The game is often cited as an example of one of the most difficult games of all time, due to its extremely hard level design and the fact that the player dies within two hits while the enemies can spawn unexpectedly all over the map. Moreover, the player must play through all of the levels again at a higher difficulty setting unlocked after completing the levels regularly in order to beat the game, without any way to save. Gamerant named it the 5th hardest video game of all time. In a 2011 review, Lucas Thomas of IGN opined that the game was so hard it would be a "waste of time" for most players, as they would not be able to justify the eight-dollar price tag the game had at the time.

Aggregate score
| Aggregator | Score |  |  |  |  |  |  |
| Arcade | C64 | iOS | NES | PC | Wii | ZX |
| GameRankings |  |  |  |  |  | 55% |  |

Review scores
| Publication | Score |  |  |  |  |  |  |
| Arcade | C64 | iOS | NES | PC | Wii | ZX |
| ACE |  | 4/5 |  |  | 4/5 (CPC) |  | 4/5 |
| AllGame | 2.5/5 |  |  | 3/5 |  |  |  |
| Crash |  |  |  |  |  |  | 95% |
| Computer and Video Games | Positive | 33/40 |  |  | 32/40 (CPC) |  | 32/40 |
| IGN |  |  |  |  |  | 6/10 |  |
| Nintendo Life |  |  |  |  |  | 7/10 |  |
| Sinclair User |  |  |  |  |  |  | 5/5 |
| The Games Machine (UK) |  | 95% |  | 84% |  |  | 85% |
| TouchArcade |  |  | 3/5 |  |  |  |  |
| Your Sinclair |  |  |  |  |  |  | 9/10 |
| Zzap!64 |  | 97% |  |  |  |  |  |
| Famicom Hisshoubon |  |  |  | 4/5, 5/5, 4/5 |  |  |  |

Awards
| Publication | Award |
|---|---|
| Golden Joystick Awards | Arcade Game of the Year (runner-up) |
| Famitsu Best Hit Game Awards | Best Port |
| Crash | Crash Smash |
| Sinclair User | SU Classic |
| Computer and Video Games | C+VG Hit |
| Zzap!64 | Gold Medal |

==Legacy==
===Sequels===

Ghosts 'n Goblins was followed by a series of sequels and spin-offs eventually becoming Capcom's 8th best-selling game franchise, selling over 4.4 million units. Its sequels include Ghouls 'n Ghosts, Super Ghouls 'n Ghosts, Ultimate Ghosts 'n Goblins and Ghosts 'n Goblins Resurrection in addition to producing the Gargoyle's Quest and Maximo spin-off series. Though originating as an arcade title, the franchise has been featured on a variety of PC and video game consoles with a later entry in the series, Ghosts 'n Goblins: Gold Knights, being released on the iOS. Additionally, the franchise frequently makes cameo appearances — the character of Arthur in particular — in other Capcom titles, the latest of which being Marvel vs. Capcom: Infinite (in which Firebrand, the Red Arremer that protagonizes the Gargoyle's Quest spin-off, also appears).

===Re-releases===
The NES version was also re-released for download for Nintendo's Virtual Console in North America on December 10, 2007 (Wii) and October 25, 2012 (Nintendo 3DS) and in the PAL region on October 31, 2008 (Wii) and January 3, 2013 (Nintendo 3DS) while the Wii U version was released in both regions on May 30, 2013. The arcade version was released on the Wii's Virtual Console Arcade in Japan on November 16, 2010, the PAL region on January 7, 2011 and in North America on January 10, 2011.

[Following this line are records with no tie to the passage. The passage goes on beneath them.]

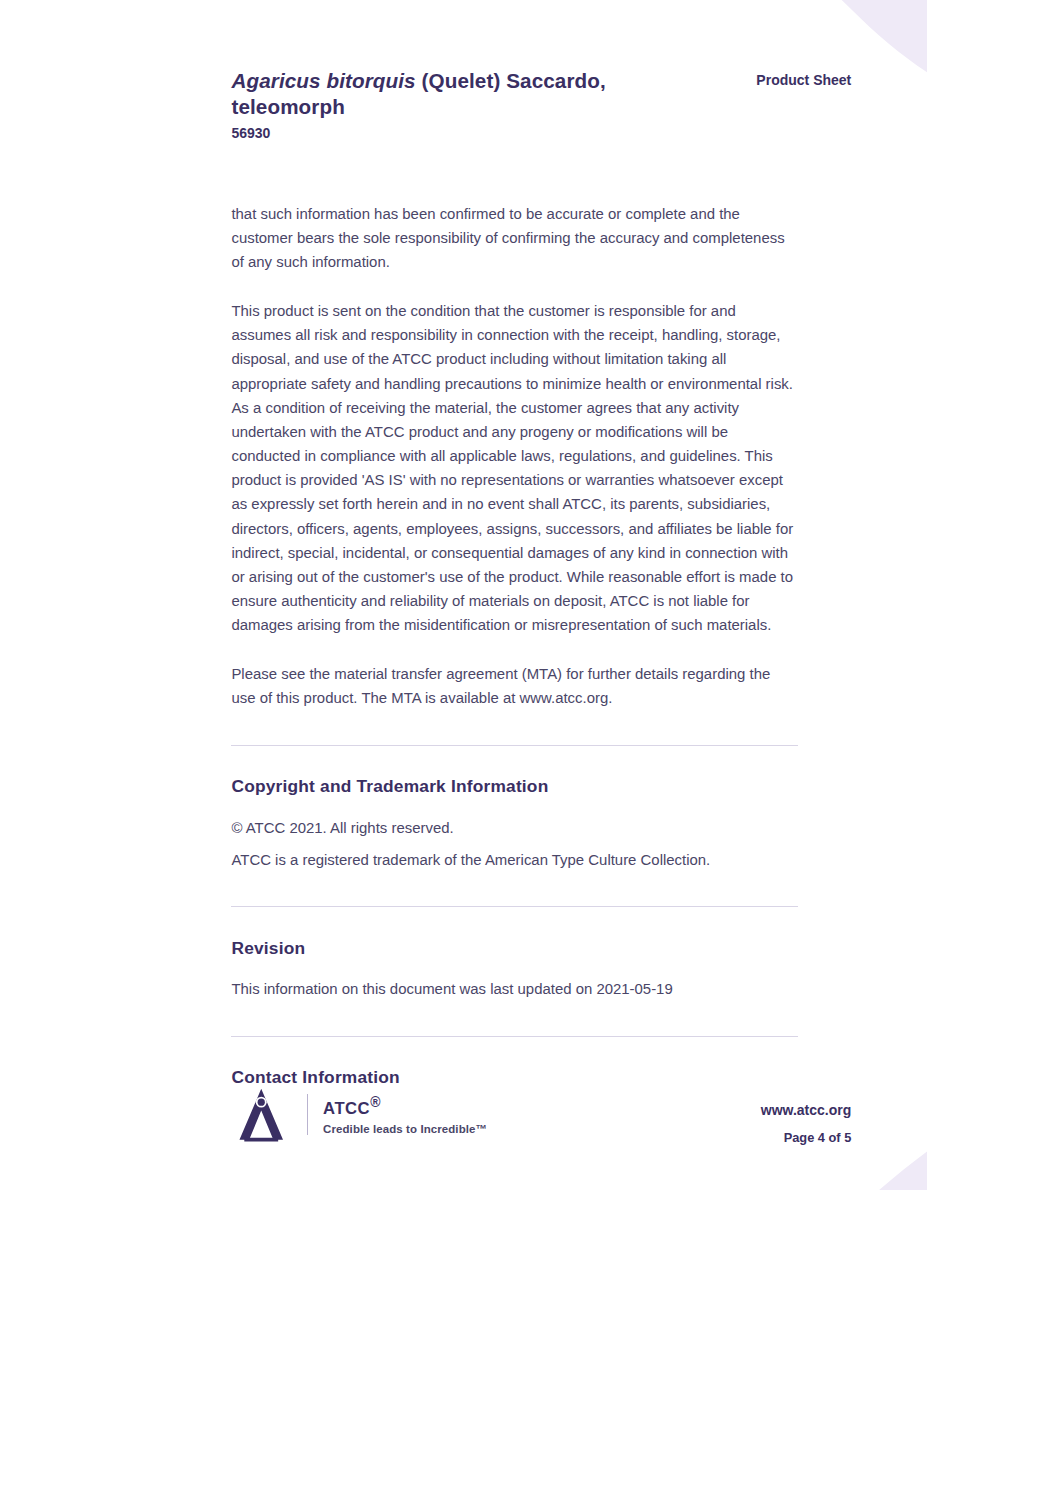Agaricus bitorquis (Quelet) Saccardo, teleomorph
56930
Product Sheet
that such information has been confirmed to be accurate or complete and the customer bears the sole responsibility of confirming the accuracy and completeness of any such information.
This product is sent on the condition that the customer is responsible for and assumes all risk and responsibility in connection with the receipt, handling, storage, disposal, and use of the ATCC product including without limitation taking all appropriate safety and handling precautions to minimize health or environmental risk. As a condition of receiving the material, the customer agrees that any activity undertaken with the ATCC product and any progeny or modifications will be conducted in compliance with all applicable laws, regulations, and guidelines. This product is provided 'AS IS' with no representations or warranties whatsoever except as expressly set forth herein and in no event shall ATCC, its parents, subsidiaries, directors, officers, agents, employees, assigns, successors, and affiliates be liable for indirect, special, incidental, or consequential damages of any kind in connection with or arising out of the customer's use of the product. While reasonable effort is made to ensure authenticity and reliability of materials on deposit, ATCC is not liable for damages arising from the misidentification or misrepresentation of such materials.
Please see the material transfer agreement (MTA) for further details regarding the use of this product. The MTA is available at www.atcc.org.
Copyright and Trademark Information
© ATCC 2021. All rights reserved.
ATCC is a registered trademark of the American Type Culture Collection.
Revision
This information on this document was last updated on 2021-05-19
Contact Information
ATCC®
Credible leads to Incredible™
www.atcc.org
Page 4 of 5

The original arcade version of the game was also included in the compilation Capcom Generations Vol.2: Chronicles of Arthur for the PlayStation (in Japan and Europe) and Sega Saturn (in Japan only), which also contained Ghouls 'n Ghosts and Super Ghouls 'n Ghosts. The three games (based on their Capcom Generation versions) were later collected as part of Capcom Classics Collection. The game was also featured in the compilation Capcom Arcade Cabinet for the PlayStation 3 and Xbox 360.

In Japan, the NES version was re-released as part of the Famicom Mini series for the Game Boy Advance.

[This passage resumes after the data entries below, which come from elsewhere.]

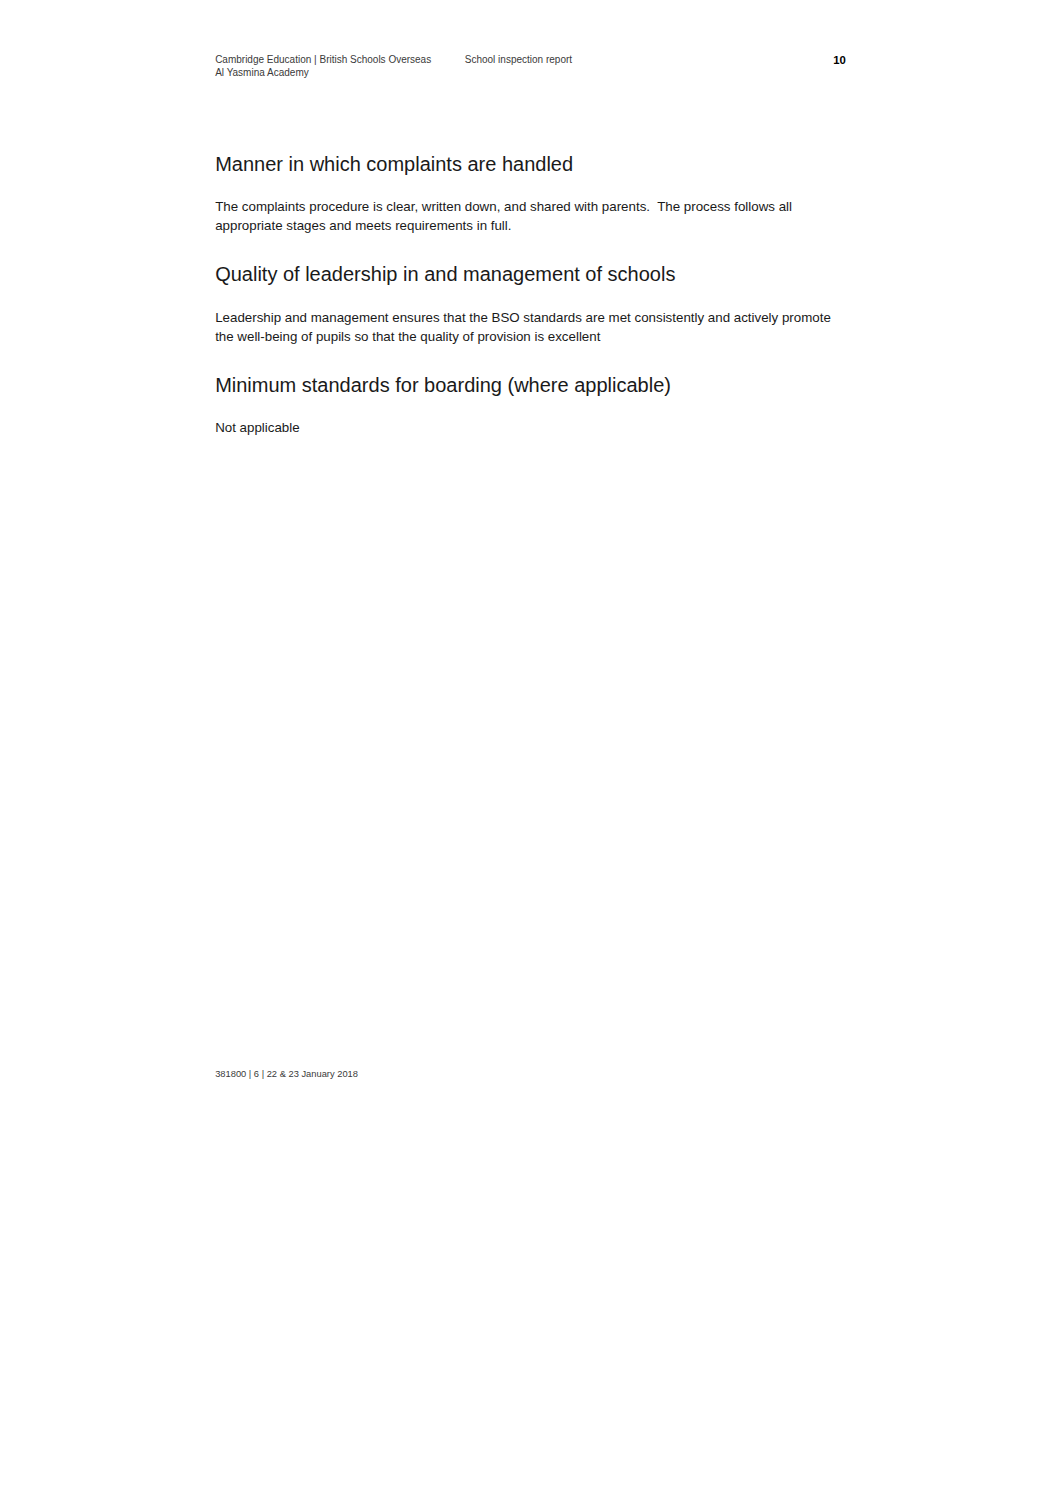Cambridge Education | British Schools Overseas School inspection report
Al Yasmina Academy
10
Manner in which complaints are handled
The complaints procedure is clear, written down, and shared with parents. The process follows all appropriate stages and meets requirements in full.
Quality of leadership in and management of schools
Leadership and management ensures that the BSO standards are met consistently and actively promote the well-being of pupils so that the quality of provision is excellent
Minimum standards for boarding (where applicable)
Not applicable
381800 | 6 | 22 & 23 January 2018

Nintendo re-released the NES version of Ghosts 'n Goblins as part of the company's NES Classic Edition.

The NES version of Ghosts 'n Goblins was re-released as part of the launch of the Nintendo Classics service, while an SP version, which allows immediate access of the final level, was added to the service on December 13, 2018.